Extrait de l'article:
"""
Mea Culpa (NRJ 12) – Fractures, claquages… Gilles Lellouche et Vincent Lindon en ont bavé sur le tournage !

Publié le 5 avril 2022 à 13:16
ARCHIVE - Gilles Lellouche et Vincent Lindon se donnent la réplique devant la caméra de Fred Cavayé qui les avait chacun fait tourner dans "Pour elle" et "À bout portant". Le cinéaste nous racontait les coulisses du tournage de "Mea Culpa" en 2015.

Pour sauver son fils témoin d’un meurtre, un ancien flic (Vincent Lindon) affronte des truands de gros calibre. Son ex-équipier (Gilles Lellouche) rejoint son combat… Dans ce polar à l’américaine, âpre, violent et spectaculaire, les deux comédiens impressionnent par leurs performances physiques…

Qu’est-ce qui vous séduit tant chez Vincent Lindon et Gilles Lellouche ?

Fred Cavayé : Ils sont à l’image de leurs personnages. Ils peuvent paraître ordinaires, mais sont aussi crédibles dans des situations exceptionnelles. Dans le boulot, comme dans la vie d’ailleurs, ils ont tout le temps une énorme sincérité. Ils ne donnent jamais l’impression de jouer : on ne voit pas les ficelles. En plus, ils ont un charisme fou. Vincent et Gilles ont un lien de proximité avec le public, comme pouvait l’avoir Lino Ventura. On voudrait tous les avoir pour amis !

Comment avez-vous su que ça marcherait entre eux ?

Dès la première scène, mon intime conviction se confirme. Entre eux, c’est d’abord une rencontre humaine : ils sont aujourd’hui amis dans la vie.

Avant le tournage, quels conseils leur avez-vous donné ?

Après À bout portant, Gilles savait qu’il devait se préparer physiquement pour arriver au bout du tournage. Il a donc énormément travaillé et a mis Vincent en garde. Du coup, même s’il a un physique de rugbyman, Vincent s’est préparé avec un coach. Mais il n’a pas évité deux claquages.

Est-ce important de travailler avec des comédiens qui refusent d’être doublés ?
"""
Consignes de travail:
a – Relevez toutes les personnes désignées par leur prénom et leur nom dans l'article sur Mea Culpa.
b – Recopiez fidèlement le passage de l'article sur Mea Culpa qui va de « Avant le tournage, quels » jusqu'à « évité deux claquages. » inclus.
c – Prolongez l'article sur Mea Culpa à partir de sa dernière phrase.

Données fournies:
"""
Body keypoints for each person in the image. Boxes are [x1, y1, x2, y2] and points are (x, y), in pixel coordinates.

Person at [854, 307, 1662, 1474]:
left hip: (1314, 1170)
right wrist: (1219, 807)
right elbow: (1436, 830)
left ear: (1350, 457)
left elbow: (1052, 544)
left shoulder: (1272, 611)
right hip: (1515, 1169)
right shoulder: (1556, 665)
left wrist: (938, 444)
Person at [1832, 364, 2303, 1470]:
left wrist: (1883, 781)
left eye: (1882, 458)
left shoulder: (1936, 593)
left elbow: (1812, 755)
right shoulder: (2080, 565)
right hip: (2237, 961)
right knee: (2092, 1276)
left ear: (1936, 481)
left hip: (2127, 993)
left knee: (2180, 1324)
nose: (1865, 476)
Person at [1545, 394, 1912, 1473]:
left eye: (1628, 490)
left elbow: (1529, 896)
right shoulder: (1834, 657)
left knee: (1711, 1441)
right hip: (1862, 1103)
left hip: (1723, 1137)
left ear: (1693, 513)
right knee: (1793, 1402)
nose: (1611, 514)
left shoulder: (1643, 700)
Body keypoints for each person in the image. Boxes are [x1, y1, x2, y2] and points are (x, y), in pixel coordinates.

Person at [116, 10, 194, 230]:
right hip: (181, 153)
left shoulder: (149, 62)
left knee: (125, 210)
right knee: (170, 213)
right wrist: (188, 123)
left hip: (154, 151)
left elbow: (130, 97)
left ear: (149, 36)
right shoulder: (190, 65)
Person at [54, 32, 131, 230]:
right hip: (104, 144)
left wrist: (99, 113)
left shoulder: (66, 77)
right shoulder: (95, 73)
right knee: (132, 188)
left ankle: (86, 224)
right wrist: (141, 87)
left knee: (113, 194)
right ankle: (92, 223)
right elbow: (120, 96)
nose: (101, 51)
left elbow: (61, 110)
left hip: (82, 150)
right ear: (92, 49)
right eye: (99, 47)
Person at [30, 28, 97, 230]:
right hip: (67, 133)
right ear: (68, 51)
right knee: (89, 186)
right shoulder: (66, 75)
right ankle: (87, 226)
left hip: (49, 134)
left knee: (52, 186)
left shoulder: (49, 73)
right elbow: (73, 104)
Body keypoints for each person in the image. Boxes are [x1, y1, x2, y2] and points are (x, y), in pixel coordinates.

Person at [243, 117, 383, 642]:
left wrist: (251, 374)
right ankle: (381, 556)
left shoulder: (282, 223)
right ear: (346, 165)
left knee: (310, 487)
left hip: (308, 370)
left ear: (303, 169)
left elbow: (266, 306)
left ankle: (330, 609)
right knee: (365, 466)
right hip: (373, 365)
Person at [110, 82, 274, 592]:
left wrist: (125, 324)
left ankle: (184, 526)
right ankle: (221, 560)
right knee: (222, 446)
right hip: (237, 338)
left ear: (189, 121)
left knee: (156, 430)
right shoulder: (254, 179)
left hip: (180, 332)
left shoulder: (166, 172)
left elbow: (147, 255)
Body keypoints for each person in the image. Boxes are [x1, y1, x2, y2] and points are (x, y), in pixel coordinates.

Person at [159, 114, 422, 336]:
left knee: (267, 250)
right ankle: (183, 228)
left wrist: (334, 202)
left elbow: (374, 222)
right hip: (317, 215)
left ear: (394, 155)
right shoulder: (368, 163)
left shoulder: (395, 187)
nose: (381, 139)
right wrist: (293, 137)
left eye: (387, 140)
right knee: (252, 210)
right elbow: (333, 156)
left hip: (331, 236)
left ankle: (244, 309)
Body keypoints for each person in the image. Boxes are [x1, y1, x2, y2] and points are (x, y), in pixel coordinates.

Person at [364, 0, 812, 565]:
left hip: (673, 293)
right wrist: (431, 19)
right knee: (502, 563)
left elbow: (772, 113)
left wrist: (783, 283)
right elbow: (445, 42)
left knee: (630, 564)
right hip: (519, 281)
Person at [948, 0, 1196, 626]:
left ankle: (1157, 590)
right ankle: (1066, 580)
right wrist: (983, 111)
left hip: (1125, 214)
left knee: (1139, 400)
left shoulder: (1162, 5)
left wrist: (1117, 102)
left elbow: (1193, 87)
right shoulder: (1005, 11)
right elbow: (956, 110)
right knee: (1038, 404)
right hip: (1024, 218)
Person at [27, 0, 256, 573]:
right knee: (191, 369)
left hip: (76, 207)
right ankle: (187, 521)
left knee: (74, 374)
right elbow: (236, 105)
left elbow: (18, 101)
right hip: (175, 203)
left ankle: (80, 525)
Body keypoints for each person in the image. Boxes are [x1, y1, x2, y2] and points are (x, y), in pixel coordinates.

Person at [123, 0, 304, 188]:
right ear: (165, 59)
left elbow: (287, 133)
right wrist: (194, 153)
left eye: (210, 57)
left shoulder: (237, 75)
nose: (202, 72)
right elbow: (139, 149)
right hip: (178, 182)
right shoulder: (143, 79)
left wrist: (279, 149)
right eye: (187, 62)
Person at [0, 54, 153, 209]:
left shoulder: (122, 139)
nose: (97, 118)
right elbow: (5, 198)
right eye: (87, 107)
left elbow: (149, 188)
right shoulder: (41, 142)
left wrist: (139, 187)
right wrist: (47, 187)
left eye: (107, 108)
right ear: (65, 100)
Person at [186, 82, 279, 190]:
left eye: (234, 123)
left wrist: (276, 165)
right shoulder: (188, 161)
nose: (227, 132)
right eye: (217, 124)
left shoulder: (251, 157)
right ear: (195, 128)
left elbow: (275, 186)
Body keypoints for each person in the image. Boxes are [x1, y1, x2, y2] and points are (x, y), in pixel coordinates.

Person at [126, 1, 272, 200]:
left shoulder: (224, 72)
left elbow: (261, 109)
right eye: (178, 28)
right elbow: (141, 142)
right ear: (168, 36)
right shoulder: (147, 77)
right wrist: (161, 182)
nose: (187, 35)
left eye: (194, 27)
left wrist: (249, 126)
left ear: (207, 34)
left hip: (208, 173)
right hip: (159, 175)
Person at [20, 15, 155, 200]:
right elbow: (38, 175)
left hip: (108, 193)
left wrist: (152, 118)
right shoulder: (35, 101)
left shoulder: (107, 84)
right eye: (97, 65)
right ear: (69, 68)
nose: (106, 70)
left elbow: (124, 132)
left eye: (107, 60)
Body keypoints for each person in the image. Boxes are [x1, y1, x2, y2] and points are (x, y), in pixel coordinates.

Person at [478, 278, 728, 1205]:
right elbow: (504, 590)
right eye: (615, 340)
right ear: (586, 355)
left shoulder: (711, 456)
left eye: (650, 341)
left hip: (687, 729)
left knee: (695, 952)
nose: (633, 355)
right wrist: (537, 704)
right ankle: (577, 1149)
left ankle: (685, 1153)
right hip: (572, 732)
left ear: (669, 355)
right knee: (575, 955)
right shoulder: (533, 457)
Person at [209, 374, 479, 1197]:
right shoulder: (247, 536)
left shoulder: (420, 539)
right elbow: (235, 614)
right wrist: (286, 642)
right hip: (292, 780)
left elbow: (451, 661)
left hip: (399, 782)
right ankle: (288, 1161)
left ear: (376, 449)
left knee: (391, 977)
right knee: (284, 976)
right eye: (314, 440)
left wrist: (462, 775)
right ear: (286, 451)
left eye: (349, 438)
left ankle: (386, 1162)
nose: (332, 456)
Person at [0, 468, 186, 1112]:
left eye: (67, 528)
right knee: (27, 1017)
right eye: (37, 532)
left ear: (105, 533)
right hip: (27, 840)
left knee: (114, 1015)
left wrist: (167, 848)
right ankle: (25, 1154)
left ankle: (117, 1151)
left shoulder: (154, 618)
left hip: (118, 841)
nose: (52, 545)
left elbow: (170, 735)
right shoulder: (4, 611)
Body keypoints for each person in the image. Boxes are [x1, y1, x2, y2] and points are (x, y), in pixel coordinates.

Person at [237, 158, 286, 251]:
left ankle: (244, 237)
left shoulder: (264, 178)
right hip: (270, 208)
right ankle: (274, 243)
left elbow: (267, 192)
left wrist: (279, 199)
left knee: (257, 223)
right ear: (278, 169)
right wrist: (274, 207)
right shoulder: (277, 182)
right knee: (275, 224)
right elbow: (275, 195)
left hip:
"""
Corrigé des exercices:
a – Gilles Lellouche, Vincent Lindon, Fred Cavayé, Lino Ventura

b –
Avant le tournage, quels conseils leur avez-vous donné ?

Après À bout portant, Gilles savait qu’il devait se préparer physiquement pour arriver au bout du tournage. Il a donc énormément travaillé et a mis Vincent en garde. Du coup, même s’il a un physique de rugbyman, Vincent s’est préparé avec un coach. Mais il n’a pas évité deux claquages.

c –
Ils sont en fait doublés, mais très peu, ce qui permet de les filmer de près et de plonger le spectateur au cœur de l’action. Le risque de cet engagement, c’est que les comédiens, dans le feu de l’action, oublient le danger. Il faut vraiment les retenir pour éviter des accidents. Dans les bagarres, il y a eu des coups portés, un poignet brisé… Un soir, Vincent me montre son torse écarlate : deux côtes cassées ! Gilles, lui, s’est entaillé la cuisse sur vingt centimètres.

Vincent dit que s’il n’est pas rincé le soir, il est frustré…

Exact. Gilles et Vincent sont de bons vivants. Et, lors des tournages, l’un des plaisirs c’est de se retrouver le soir. Mais là, on rentrait à l’hôtel à 20h, assiette de fromages, verre de rouge… et à 21h, au lit !

Comment ont-ils préparé les scènes de bagarre ?

Il y a un énorme travail de chorégraphie. Il faut mémoriser chaque geste et ceux de son partenaire. Pour la scène dans le marché, cinq minutes à l’écran, il a fallu deux jours de tournage… et dix de répétition. La préparation du film a duré trois mois. Mea Culpa pousse le curseur de l’action très haut, mais c’est finalement l’émotion qui l’emporte… Comme pour tous mes films, l’amour est le moteur. Les motivations de mes personnages ne sont que sentimentales. Ils ne se battent pas pour sauver les plans d’une navette spatiale… C’est pour cette raison que j’ai refusé de réaliser Die Hard 5.

Propos recueillis par Julien Barcilon en 2015

Mea culpa est à suivre mardi 5 avril à 21h10 sur NRJ 12.